The glacial till and underlying limestone bedrock across the Swords area create a setting where rippability and depth-to-rock can shift dramatically within a single site. When a contractor hit unexpected boulders during a deep drainage installation near the Ward River valley last year, the root issue was not the ground itself but the absence of a continuous velocity model that could have flagged the transition from stiff clay to limestone pinnacles. Seismic tomography bridges that gap: we generate P-wave and S-wave sections that tie directly to excavatability and stiffness parameters, cutting through the ambiguity that standard borehole logs leave behind. For sites where groundwater complicates the picture, combining the seismic refraction profile with a targeted resistivity survey often reveals perched water tables or solution features that would otherwise go unnoticed until excavation begins.

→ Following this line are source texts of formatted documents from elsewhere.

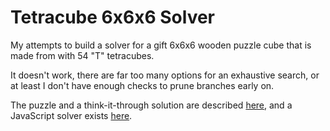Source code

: Tetracube 6x6x6 Solver
======================

My attempts to build a solver for a gift 6x6x6 wooden puzzle cube that is made
from with 54 "T" tetracubes.

It doesn't work, there are far too many options for an exhaustive search, or at
least I don't have enough checks to prune branches early on.

The puzzle and a think-it-through solution are described
[here](http://garethrees.org/2010/01/09/puzzle/), and a JavaScript solver
exists [here](http://tetracube.wtf/).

A velocity cross-section is not just an image — it is a continuous stiffness model that lets you anticipate hard digging, estimate rippability, and classify site response before a single borehole is logged.
Local considerations
The biggest source of error in a shallow seismic survey is not the equipment — it is the coupling. In Swords, where winter fieldwork often takes place on saturated grass or thin made ground over till, a poorly planted geophone can introduce a static shift that mimics a low-velocity layer. We mitigate that by checking every trace for polarity and amplitude consistency before stacking, and by running reciprocal shots at both ends of the spread. On a recent commercial development off the R132, the raw data showed what looked like a buried channel feature; after regrading the line and repeating the shot points, the anomaly disappeared — it was a coupling artefact caused by loose fill along an old field boundary. That kind of field judgement only comes from running refraction lines across the same glacial terrain season after season.
Frequently asked questions
What is the difference between seismic refraction and reflection for shallow site work?
Refraction uses first-arrival travel times and works best when velocity increases with depth, which suits the till-over-limestone setting typical of Swords. It gives you a 2D velocity model down to about 30–40 metres. Reflection processes later-arrival energy and can image deeper or low-velocity layers that refraction misses, but it requires more dense source and receiver spacing. In practice we often run both on the same line: refraction for the overburden-bedrock boundary, and reflection to check for deeper karst features or fractured zones within the limestone.
How long does a seismic tomography survey take on a typical Swords site?
For a single 120-metre refraction line with 24 channels, you are looking at about four to six hours of field time including setting out, planting geophones, shooting both ends, and packing up. If we add a MASW spread or run a second orthogonal line, the fieldwork stretches to a full day. Processing and interpretation usually take another three to five working days before the draft report lands on your desk.
What does a seismic tomography survey cost for a standard commercial site?
For a single-line refraction tomography survey with MASW on a typical Swords site — say a 120-metre spread with 24 geophones — the price runs between €2,420 and €5,220 depending on access conditions, the number of shot points, and whether reflection processing is added. A two-line grid or a cross-hole survey will push toward the upper end of that range. Every quote includes the raw field files, the processed velocity cross-section, and a signed report with Vs30 classification where required.